History

United States
- Laid down: 10 October 1942
- Launched: 19 April 1943
- Commissioned: 8 May 1943
- Fate: Transferred to Coast Guard, 7 February 1946, sold commercial and sunk 1979

General characteristics
- Displacement: 98 tons
- Length: 110 ft 10 in (33.78 m)
- Beam: 17 ft 11 in (5.46 m)
- Draught: 6 ft 6 in (1.98 m)
- Propulsion: two General Motors 16-184A "pancake" engines, two shafts
- Speed: 21 kts
- Complement: 27
- Armament: one single 40 mm Bofor gun mount forward, three Oerlikon 20 mm guns aft, two dcp "K Guns", 14 depth charges with six single release chocks, two sets Mk 20 Mousetrap rails with four 7.2 projectiles

= USS SC-1329 =

American Submarine Chaser

USS SC-1329 was an SC-497-class submarine chaser in the United States Navy.
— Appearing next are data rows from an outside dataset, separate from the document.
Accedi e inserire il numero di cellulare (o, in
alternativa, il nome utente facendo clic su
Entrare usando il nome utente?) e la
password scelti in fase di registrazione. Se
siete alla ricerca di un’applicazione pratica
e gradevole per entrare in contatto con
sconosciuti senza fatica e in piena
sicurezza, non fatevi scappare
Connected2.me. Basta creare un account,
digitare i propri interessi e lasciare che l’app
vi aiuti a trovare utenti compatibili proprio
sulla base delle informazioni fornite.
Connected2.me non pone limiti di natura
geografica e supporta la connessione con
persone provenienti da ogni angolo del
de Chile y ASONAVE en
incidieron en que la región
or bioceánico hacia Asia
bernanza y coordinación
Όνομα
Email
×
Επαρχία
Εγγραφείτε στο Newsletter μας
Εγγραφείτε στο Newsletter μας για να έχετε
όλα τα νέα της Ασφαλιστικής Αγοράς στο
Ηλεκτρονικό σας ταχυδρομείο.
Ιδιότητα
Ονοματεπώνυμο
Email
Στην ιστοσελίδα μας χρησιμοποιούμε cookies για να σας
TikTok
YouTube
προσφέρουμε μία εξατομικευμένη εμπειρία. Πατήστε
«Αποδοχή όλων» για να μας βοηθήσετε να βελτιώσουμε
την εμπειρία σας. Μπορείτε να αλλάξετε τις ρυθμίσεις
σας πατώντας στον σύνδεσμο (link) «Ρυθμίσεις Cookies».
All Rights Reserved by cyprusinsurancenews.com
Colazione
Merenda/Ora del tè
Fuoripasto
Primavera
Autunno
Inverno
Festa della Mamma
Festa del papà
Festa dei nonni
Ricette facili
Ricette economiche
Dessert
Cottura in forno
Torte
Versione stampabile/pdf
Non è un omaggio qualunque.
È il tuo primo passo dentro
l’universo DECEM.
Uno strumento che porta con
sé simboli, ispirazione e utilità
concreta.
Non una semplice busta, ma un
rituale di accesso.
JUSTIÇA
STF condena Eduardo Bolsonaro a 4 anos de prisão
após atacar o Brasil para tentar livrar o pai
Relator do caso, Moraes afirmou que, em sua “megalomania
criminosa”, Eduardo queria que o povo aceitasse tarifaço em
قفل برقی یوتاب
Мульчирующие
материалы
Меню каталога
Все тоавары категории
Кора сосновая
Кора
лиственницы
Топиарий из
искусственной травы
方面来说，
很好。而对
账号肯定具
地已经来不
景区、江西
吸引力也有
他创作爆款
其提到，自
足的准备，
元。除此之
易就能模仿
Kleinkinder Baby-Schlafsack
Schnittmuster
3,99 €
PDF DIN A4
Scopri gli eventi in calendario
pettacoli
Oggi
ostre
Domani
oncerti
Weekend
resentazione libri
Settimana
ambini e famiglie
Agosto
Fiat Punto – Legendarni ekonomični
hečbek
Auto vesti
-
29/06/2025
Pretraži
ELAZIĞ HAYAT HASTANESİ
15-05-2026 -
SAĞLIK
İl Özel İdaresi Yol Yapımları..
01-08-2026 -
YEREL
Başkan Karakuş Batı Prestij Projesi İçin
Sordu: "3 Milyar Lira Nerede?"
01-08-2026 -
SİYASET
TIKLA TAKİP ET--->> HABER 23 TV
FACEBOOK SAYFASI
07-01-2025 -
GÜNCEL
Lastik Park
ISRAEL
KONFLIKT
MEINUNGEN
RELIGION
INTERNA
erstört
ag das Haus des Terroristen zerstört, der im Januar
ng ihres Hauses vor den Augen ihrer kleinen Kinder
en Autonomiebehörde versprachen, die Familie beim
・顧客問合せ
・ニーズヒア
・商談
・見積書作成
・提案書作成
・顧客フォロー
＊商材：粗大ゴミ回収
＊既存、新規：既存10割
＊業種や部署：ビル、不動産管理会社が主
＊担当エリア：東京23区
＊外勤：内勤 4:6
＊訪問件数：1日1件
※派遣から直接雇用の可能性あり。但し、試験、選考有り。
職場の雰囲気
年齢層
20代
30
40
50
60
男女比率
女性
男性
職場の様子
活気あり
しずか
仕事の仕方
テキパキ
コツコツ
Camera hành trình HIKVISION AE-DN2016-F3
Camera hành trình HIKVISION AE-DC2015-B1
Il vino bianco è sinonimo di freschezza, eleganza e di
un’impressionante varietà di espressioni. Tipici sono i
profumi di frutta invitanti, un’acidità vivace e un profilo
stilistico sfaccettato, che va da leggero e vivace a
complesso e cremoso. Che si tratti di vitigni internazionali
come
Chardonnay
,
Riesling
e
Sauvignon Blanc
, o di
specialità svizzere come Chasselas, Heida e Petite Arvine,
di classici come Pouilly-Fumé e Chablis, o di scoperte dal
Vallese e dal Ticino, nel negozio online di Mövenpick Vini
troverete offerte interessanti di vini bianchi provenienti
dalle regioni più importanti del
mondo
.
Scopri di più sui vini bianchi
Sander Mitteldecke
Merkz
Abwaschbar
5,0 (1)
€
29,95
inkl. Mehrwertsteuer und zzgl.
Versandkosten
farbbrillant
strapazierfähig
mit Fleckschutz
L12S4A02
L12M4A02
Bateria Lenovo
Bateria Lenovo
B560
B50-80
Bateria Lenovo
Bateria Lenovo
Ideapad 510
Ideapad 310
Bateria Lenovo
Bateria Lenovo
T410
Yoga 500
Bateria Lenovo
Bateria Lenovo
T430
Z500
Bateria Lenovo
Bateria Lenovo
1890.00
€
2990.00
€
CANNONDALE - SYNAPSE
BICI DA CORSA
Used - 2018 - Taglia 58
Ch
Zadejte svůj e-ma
SC-1329 was laid down 10 October 1942, by Simms Brothers, Dorchester, Massachusetts, and was launched 19 April 1943. The ship was commissioned 8 May 1943.

USS SC-1329 served in the English Channel and was based in Portsmouth, England. She participated in the June 1944 Normandy landings.

The ship returned to Miami in June-July 1945 to prepare for assignment to war in the Pacific. She was transferred to the United States Coast Guard on 7 February 1946. The ship was sold to a business in Brooklyn, NY and became a day fishing boat named the F/V Elmar. It was resold and relocated to Florida. It finally was sunk in 1979 in the St. Johns River in Florida.